I think it is also important to keep in mind the Lutheran understanding of ordination. Similar to the early church, Lutheranism does not divide the teaching office of Public Ministry into a tiered hierarchy (at least, not in a theological sense); a pastor effectively is the local bishop. Our bishops (or presidents as we usually call them), in turn, are simply pastors to pastors, who are granted greater authority by human right for the sake of unity in the church. If you’re familiar with Melanchthon’s addendum to the Smalcald Articles, this is the teaching by which he admits that Lutherans could be open to Papal rule - assuming the Pope understands he holds that position by human and not divine right, of course. But I’m veering off your topic… :o

Unfortunately, I do not happen to own either of the works you mentioned. I have several books that quote them, but not on this specific topic. Would you happen to have any links? In the meantime, I’ll ask around some Lutheran circles for more specific answers.
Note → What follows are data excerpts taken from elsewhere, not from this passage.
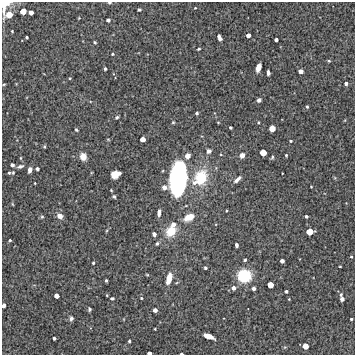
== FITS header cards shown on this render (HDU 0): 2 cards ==
NAXIS1  =                  353 /Length X axis
NAXIS2  =                  353 /Length Y axis

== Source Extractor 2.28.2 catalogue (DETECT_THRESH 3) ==
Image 353 x 353 px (HDU 0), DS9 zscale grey, 1 PNG px = 1 image px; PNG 357 x 357 px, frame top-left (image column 1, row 353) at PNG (2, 2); no overlay
Background 5940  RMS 260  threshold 789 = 3 sigma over >= 5 px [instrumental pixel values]
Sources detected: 107; all 107 listed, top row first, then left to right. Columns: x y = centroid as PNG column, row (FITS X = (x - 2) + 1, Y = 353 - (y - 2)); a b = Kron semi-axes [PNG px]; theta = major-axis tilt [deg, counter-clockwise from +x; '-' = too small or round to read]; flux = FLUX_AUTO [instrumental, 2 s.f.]
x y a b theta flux
109 3 5 3 - 2.2e+04
4 5 13 8 75 2.6e+05
195 8 3 2 - 1.2e+04
139 10 4 3 - 2.6e+04
23 11 5 5 - 1.7e+05
31 12 4 4 - 9.8e+04
9 15 8 6 22 2.2e+05
79 18 3 3 - 1.0e+04
108 20 4 3 - 5.1e+04
12 31 3 2 - 1.6e+04
248 35 4 4 - 9.0e+04
27 37 3 3 - 2.4e+04
219 37 6 3 -64 7.4e+04
276 40 3 3 - 4.6e+04
95 42 3 3 - 2.0e+04
199 49 4 2 - 1.9e+04
112 54 3 3 - 2.0e+04
329 61 4 3 - 1.6e+04
258 68 7 4 70 1.5e+05
105 69 3 3 - 2.6e+04
301 71 4 4 - 6.6e+04
268 73 5 3 - 5.5e+04
70 78 3 3 - 1.5e+04
346 83 3 3 - 4.5e+04
4 84 4 2 - 1.5e+04
259 100 4 4 - 4.4e+04
307 107 4 3 - 2.3e+04
197 113 3 3 - 2.2e+04
117 117 4 3 - 2.6e+04
173 122 4 3 - 1.8e+04
218 122 4 2 - 1.1e+04
230 127 3 3 - 2.4e+04
272 128 5 5 - 1.9e+05
76 130 4 3 - 2.3e+04
108 139 5 3 - 1.3e+04
143 139 4 4 - 1.2e+05
291 141 4 3 - 1.9e+04
44 146 4 3 - 2.1e+04
209 151 5 5 - 5.2e+04
263 153 5 5 - 2.0e+05
242 155 5 5 - 9.6e+04
286 155 3 3 - 2.1e+04
83 156 6 6 - 1.7e+05
187 156 6 5 - 8.6e+04
272 157 5 4 - 2.4e+04
20 158 5 3 - 1.6e+04
12 165 4 3 - 5.3e+04
20 166 9 5 18 4.9e+04
37 169 4 3 - 4.9e+04
30 170 5 4 - 7.3e+04
9 173 6 5 - 3.1e+04
115 174 9 6 25 1.9e+05
201 177 16 13 78 6.2e+05
178 178 27 13 87 3.0e+06
237 179 9 4 41 7.1e+04
35 183 3 2 - 1.3e+04
194 183 8 6 11 8.9e+04
164 187 6 6 - 7.0e+04
311 187 3 2 - 1.1e+04
111 190 3 2 - 1.3e+04
114 196 3 3 - 3.2e+04
12 204 5 3 - 1.5e+04
159 213 6 4 82 7.3e+04
60 216 7 6 - 1.1e+05
306 216 3 3 - 3.4e+04
42 217 5 4 - 2.2e+04
189 217 9 6 26 2.5e+05
173 224 7 6 - 7.1e+04
171 231 12 10 42 3.3e+05
310 232 6 5 - 2.1e+05
154 234 4 4 - 5.9e+04
10 240 3 3 - 2.2e+04
157 243 5 4 - 3.0e+04
236 245 4 3 - 4.4e+04
351 257 4 3 - 1.7e+04
245 260 3 3 - 2.4e+04
282 261 4 4 - 7.1e+04
93 263 3 3 - 2.6e+04
340 266 3 2 - 1.4e+04
205 268 3 3 - 2.6e+04
147 275 5 3 - 1.5e+04
244 276 12 11 - 6.5e+05
169 278 12 6 75 2.2e+05
106 280 3 3 - 3.1e+04
270 285 5 5 - 1.6e+05
233 288 5 5 - 6.6e+04
254 288 3 3 - 4.2e+04
286 291 3 3 - 2.9e+04
107 295 3 2 - 1.4e+04
56 296 4 4 - 9.6e+04
112 298 4 4 - 3.3e+04
141 298 4 4 - 1.7e+04
289 299 3 3 - 1.1e+04
342 299 7 5 -81 5.4e+04
4 305 4 3 - 6.0e+04
89 309 4 3 - 2.7e+04
155 310 4 4 - 8.0e+04
71 318 5 4 - 4.6e+04
351 319 3 3 - 2.1e+04
155 329 3 2 - 1.6e+04
208 336 9 4 -22 2.2e+05
54 338 3 3 - 4.0e+04
129 341 3 3 - 2.4e+04
305 346 5 5 - 1.7e+05
285 347 6 3 17 1.8e+04
149 353 4 3 - 7.3e+04
181 354 3 2 - 2.7e+04
At the frame edge (FLAGS 8, measured only in part):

It is so refreshing to discuss theology with someone who is willing to not just throw around cliches!

Here are the links:

Clement: (chapters 40-44)



What do you think?

I do read the ECF’s. But your statement illustrates one of the reasons why I personally feel the need for a living Magisterium. In the early Church, the Magisterium ruled out 90% of the potential scriptures when the NT canon was developed. They also ruled out over 90% of the potential Christian traditions, and many, perhaps most ancient Christian scholars, as unreliable. What we now call the “Early Church Fathers” would be that fraction of early scholars that the Magisterium declared to be “orthodox”. Others were, and still are, ruled out, even though they claimed apostolic teaching. You may say that we know “X” was not an ECF because he taught heresy about ordination, for instance; but who made that determination?
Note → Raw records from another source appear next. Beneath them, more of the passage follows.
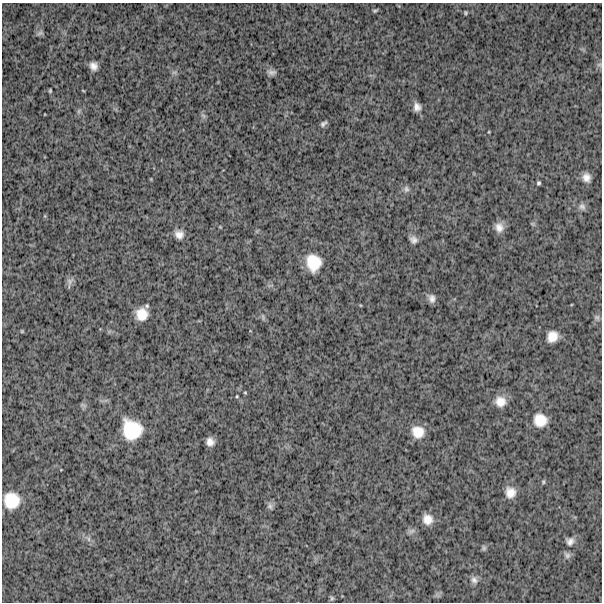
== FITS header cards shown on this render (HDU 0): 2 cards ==
NAXIS1  =                  600
NAXIS2  =                  600

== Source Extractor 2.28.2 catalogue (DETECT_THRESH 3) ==
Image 600 x 600 px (HDU 0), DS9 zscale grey, 1 PNG px = 1 image px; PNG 604 x 604 px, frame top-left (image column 1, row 600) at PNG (2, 3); no overlay
Background 1480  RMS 280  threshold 831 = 3 sigma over >= 5 px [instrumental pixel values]
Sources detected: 47; all 47 listed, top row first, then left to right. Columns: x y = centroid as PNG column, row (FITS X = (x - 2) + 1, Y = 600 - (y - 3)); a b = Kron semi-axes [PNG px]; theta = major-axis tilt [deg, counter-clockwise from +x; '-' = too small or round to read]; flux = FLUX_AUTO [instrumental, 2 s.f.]
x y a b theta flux
375 11 5 3 - 27000
465 13 3 3 - 23000
40 33 10 5 22 44000
599 65 7 4 1 30000
93 66 8 7 - 110000
174 72 7 4 0 35000
272 72 12 7 -4 73000
50 91 4 3 - 22000
417 107 8 7 - 100000
79 111 7 4 71 34000
203 116 8 5 -45 40000
323 123 9 5 39 46000
489 132 4 3 - 14000
586 177 10 8 -73 130000
538 183 4 4 - 30000
406 189 9 7 -82 61000
582 207 10 8 -50 74000
499 227 12 9 -83 150000
179 234 11 10 - 130000
414 240 10 8 -30 85000
313 263 16 13 -76 470000
70 281 11 8 51 66000
432 299 9 6 -78 90000
142 314 11 11 - 300000
263 317 8 4 -73 35000
597 317 8 7 - 50000
22 331 4 4 - 18000
552 336 11 10 - 220000
245 392 5 3 - 17000
237 396 3 3 - 17000
500 401 13 12 - 210000
540 420 12 11 - 310000
132 430 19 17 -53 740000
418 432 12 11 - 280000
210 442 7 7 - 110000
543 482 5 4 - 24000
510 492 13 12 - 200000
11 500 16 15 - 490000
270 506 9 7 -74 58000
427 519 11 10 - 200000
412 531 10 6 26 58000
88 539 7 4 -89 40000
570 541 11 10 - 100000
484 548 8 5 -80 38000
567 555 10 8 -39 63000
474 580 11 8 -52 87000
332 598 7 5 76 32000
In weighing issues as presbyter ordination today, and the guidance of the early Church Fathers, it’s hard not to “read them out of context” when modern scholars with doctoral degrees have totally different views on what the context should be. Who decides which modern scholars are reliable, interpreting the witness of the early Church?

Good points; however, is it any different today? In other words, if Tertullian and Irenaeus could validly say back then that the only way to have the correct interpretation of Scripture was by appealing to the Apostolic Sees, why do we think that merely the written words of the Bible are sufficient today? Without any antagonism, it seems to me that the Protestant Churches seem to have a lot of alleged doctrine that was “hidden” from the Church throughout most of history, and the Catholic Apostolic Sees that still remain contradict this theology. If Irenaeus could correctly appeal to the Church for the only true interpretation of Scripture, why is it any different today?

You are right that the ECF were combating the Gnostics, but remember this: as a cradle fundamentalist I think speak without animosity—the Gnostics and the Protestants have similarities, since both appeal to the Bible as opposed to the Apostolic Sees. They arrive at differing doctrines, but the principle is the same.

At least, this is how it appears to me based on my studies. And believe me, I didn’t used to think this way!